Israel has become the first country in the world to ban the sale of fur fashion. The ban will be effective in six months but it will include some exceptions for “scientific research, education or instruction and for religious purposes or traditions”. This would allow the sale of shtreimels—fur hats, usually made from sables and foxes tails and traditionally worn on Shabbat and Jewish holidays by many married haredi men. @GilaGamliel

“Commerce in animal fur, imports and exports, will be banned,” the Environment Ministry Gila Gamliel said when she passed the ban into law. After signing the regulations, she also added: “The fur industry causes the death of hundreds of millions of animals worldwide, and inflicts indescribable cruelty and suffering. Using the skin and fur of wildlife for the fashion industry is immoral and is certainly unnecessary. Animal fur coats cannot cover the brutal murder industry that makes them. Signing these regulations will make the Israeli fashion market more environmentally friendly and far kinder to animals.”

Animals exploited in the fur farm industry spend their lives confined to cramped and filthy cages. Most of them are sick and stressed and they live all together in unsanitary conditions increasing the chance to spread zoonosis.
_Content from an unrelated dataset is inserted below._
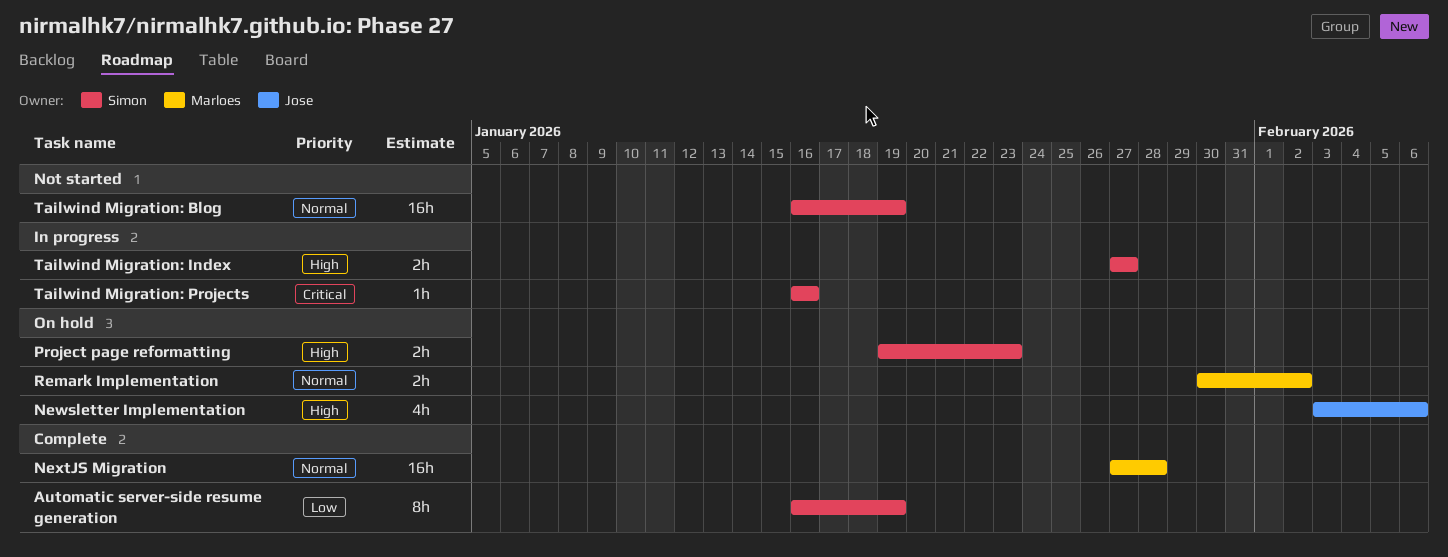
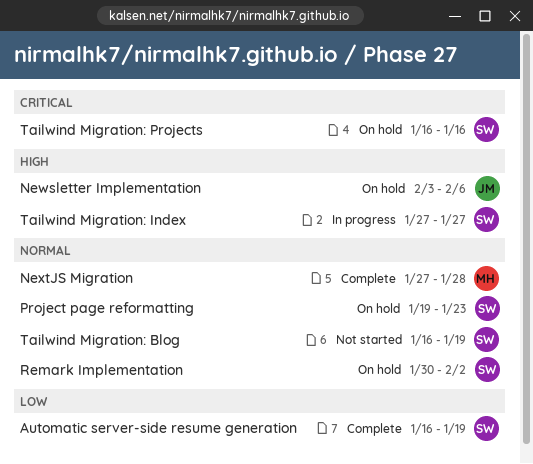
Project page reformatting, priority: High -> Normal
Remark Implementation, owner: Marloes -> Simon
Tailwind Migration: Projects, status: In progress -> On hold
Furthermore, farmers use deplorable killing methods against them, including neck-breaking, suffocation, poisoning, and genital electrocution.
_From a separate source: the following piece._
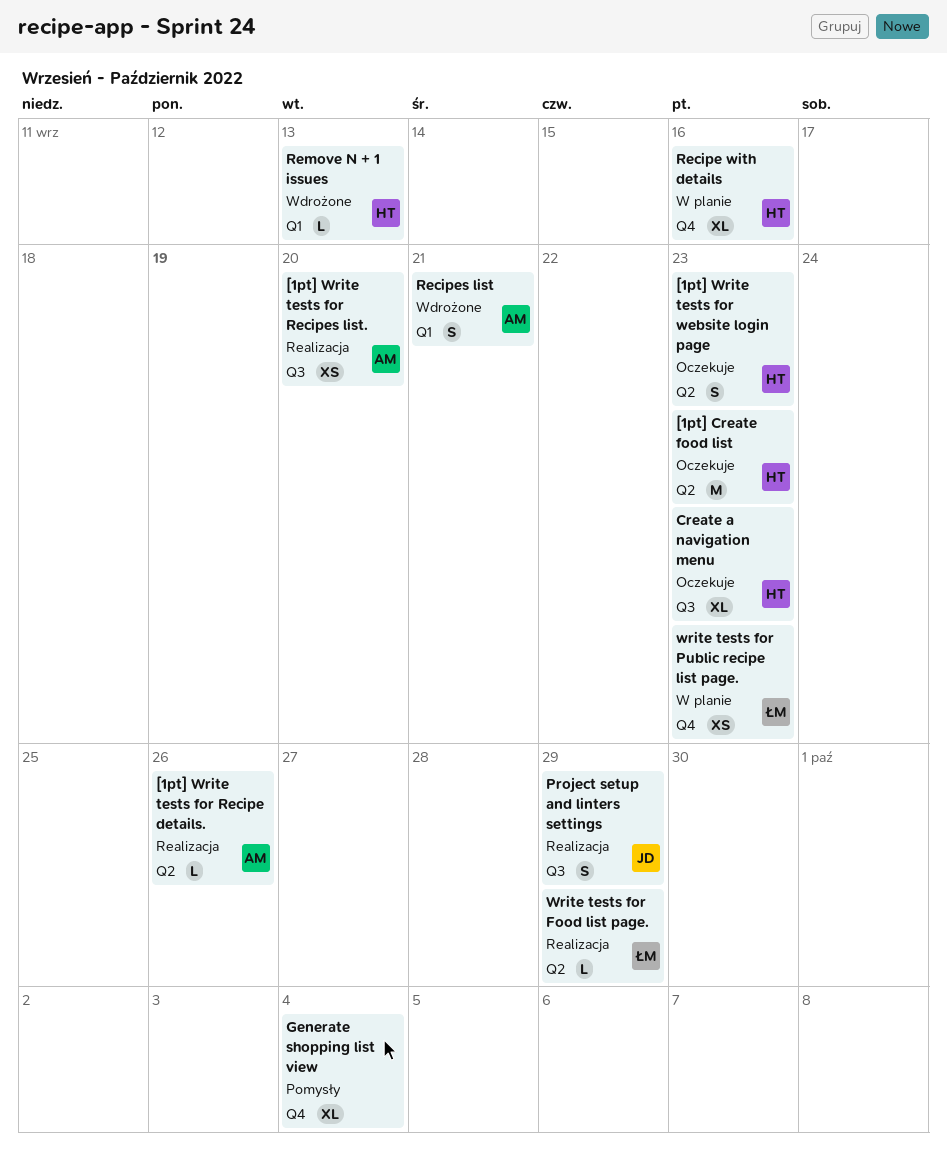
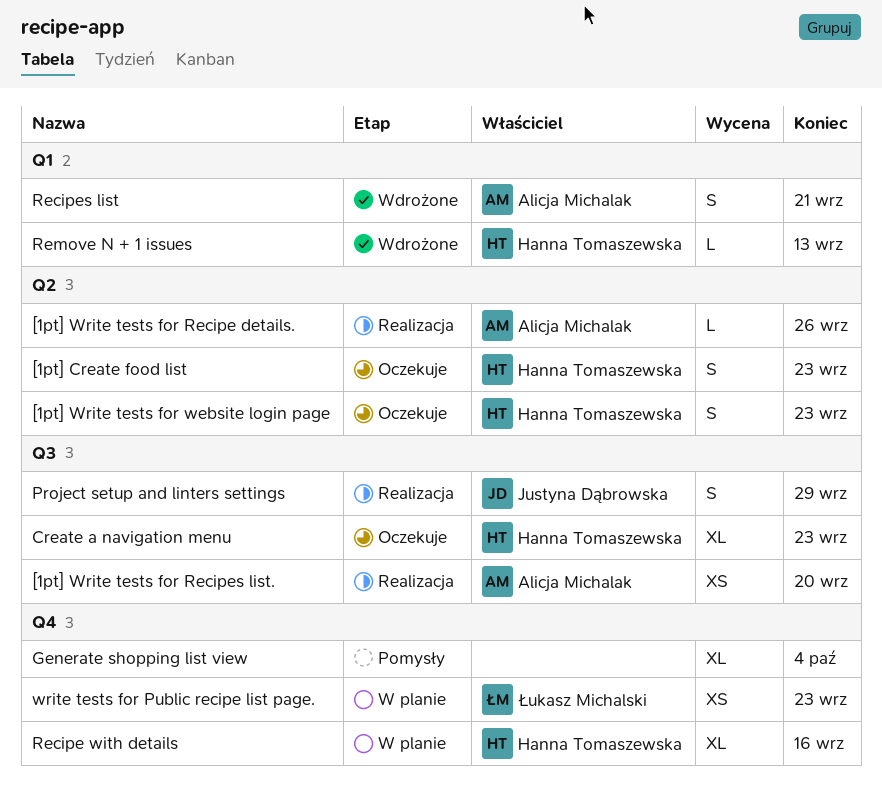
[1pt] Create food list, estimate: M -> S
Write tests for Food list page.: present -> none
We should remember that cases of coronavirus have been recently discovered in mink fur farms in a dozen countries – including Canada, Denmark, France, Greece, Italy, Latvia, Lithuania, Netherlands, Poland, Spain, Sweden and the U.S.—resulting in a mass slaughter of tens of millions of animals.

Fur farming has been prohibited or is in the process of being phased-out in numerous countries such as Austria, Belgium, Bosnia-Herzegovina, Czech Republic, Croatia, Estonia, Hungary, Macedonia, Netherlands, Norway, Luxembourg, Serbia, Slovakia, Slovenia, UK. There are also other nations, such as France and Ireland, where politicians are debating about the ban.